On a recent weekday evening I watched as the girls rolled in for their BSA scout meeting. They were decked out in their uniforms, many of them wearing hand-me-downs from older brothers. The scout hut was newly-inherited from a defunct boys’ troop; other than some cute graffiti on the dry-erase board, the decor was as random and rugged as any man cave ever could be. On this particular night, athletic tests were underway, so physical strength and endurance was the theme. And yet: Girls. Raw, unfettered Girl-Girl-Girl is what walked through that door.

When you take away all the superficial trappings of girlhood, what shines through is authentic femininity. You can put a girl in khakis, and she is still a girl. It’s unmistakable. The way women speak, and interact, and joke around is distinctly feminine – across cultures, across generations, girls will be girls and boys will be boys, no matter our setting and our outward trappings.

In a single-gender troop, absent the attraction and social pressure of the opposite sex, there is no question of whether a scout is being his or her “real” self in the group.

 

What’s the Point of Scouting for Girls?

Traditional gender roles don’t come from nowhere. Men are, on average, larger and stronger than women. Women are uniquely endowed with the ability to conceive, bear and nurture young children.

In an earlier time, not every man became a father and not every woman became a mother (still true today), and yet the capacity for fatherhood or motherhood informed our understanding of manhood and womanhood. A firm confidence in one’s innate identity as male or female provided a base of security. You could be large, strong, rugged, no-frills, adventure-seeking woman – and still have no doubt you were a woman.

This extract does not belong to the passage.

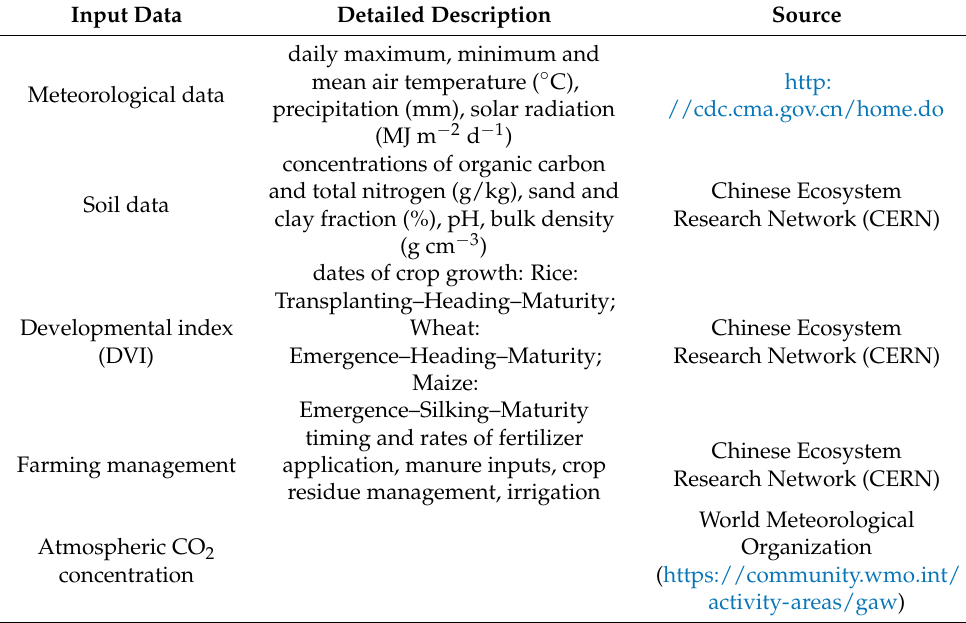
Table 3. Sources of input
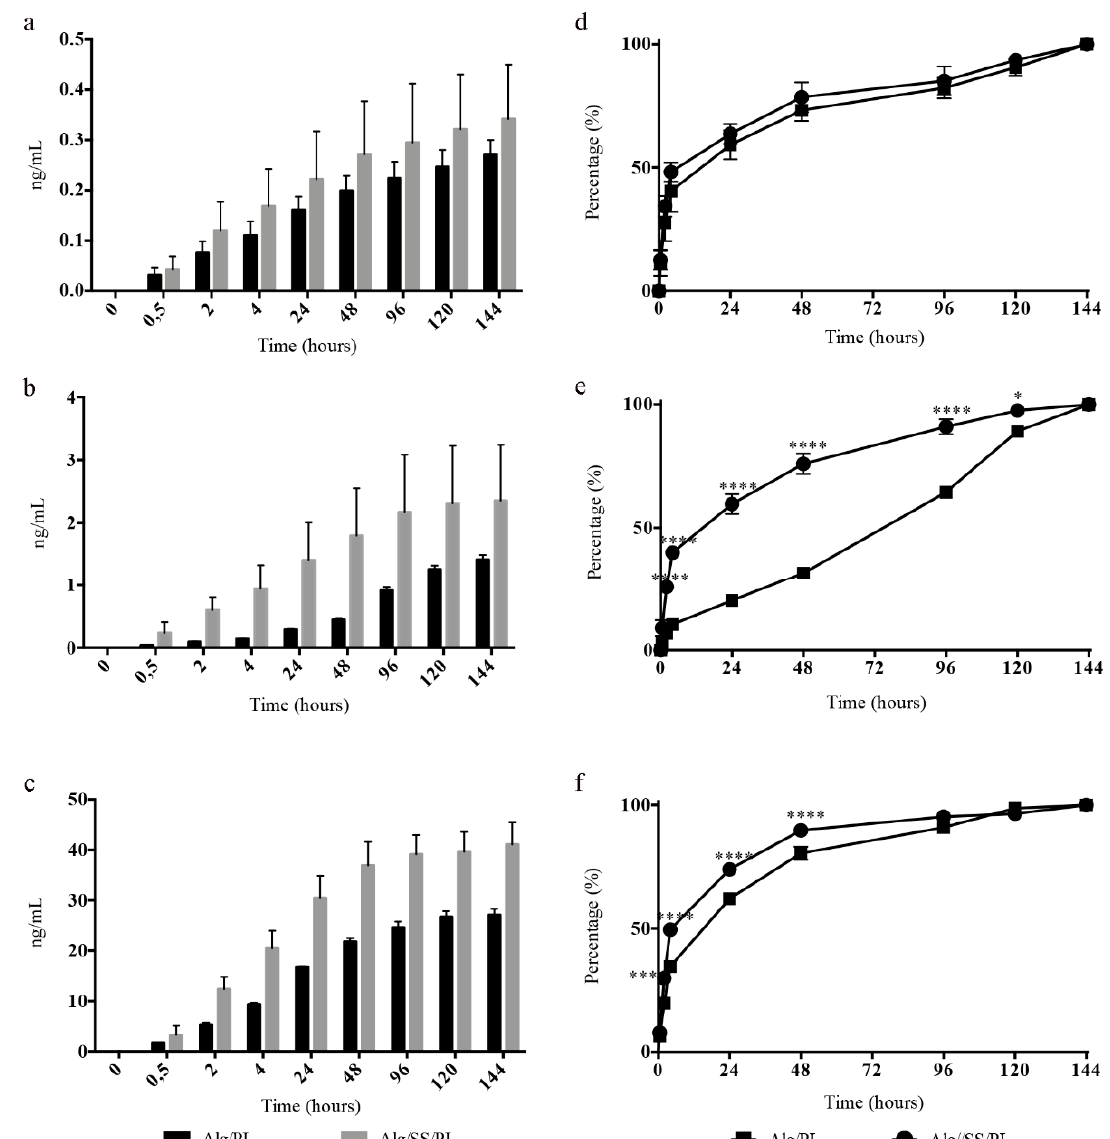
Figure 3. Growth factors release analysis. Release of growth factors from Alg/PL and Alg/SS/PL biomembranes after incubation in physiological solution at 37 °C and 5% CO 2 . The amounts of Vascular Endothelial Growth Factor (VEGF) ( a ), Platelet-derived Growth Factor-BB (PDGF-BB) ( b ) and Transforming Growth Factor Beta 1 (TGF- β 1) ( c ) released in the incubation medium at different time points were determined by ELISA assay. The curves represent the release during time of the three different factors expressed as percentage of the maximum release: VEGF ( d ), PDGF-BB ( e ), TGF- β 1 ( f ), **** p < 0.0001, *** p < 0.001, * p < 0.05.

Today we lack that security. We lack that firm foundation. Having despised motherhood and fatherhood, we are left to define gender by stereotypes. When a girl doesn’t fit the stereotypes, she is encouraged not to reject the stereotype but to reject her very self. Online questionnaires encourage her to decide not that she needs to pursue her own interests, but that she needs to destroy her body in an effort to fit a different set of stereotypes.

BSA’s single-gender scout troops are offering a different path. You can be a girly-girl who wants to try something new, and slip your eye shadow into your pack as you head out to the woods. You can be a rough-and-tumble girl who wants to take on high adventure, and find a group of girls who want to do it with you – no need to pretend you’re one of the boys just to do something fun. You can be any girl of any size and ability, and find leaders who only know how to do one thing: Hold kids accountable to high standards of personal responsibility.

I’m sorry our society has reached the point where the Boy Scouts are taking the last stand for authentic femininity, but I’m sure glad they’re doing it.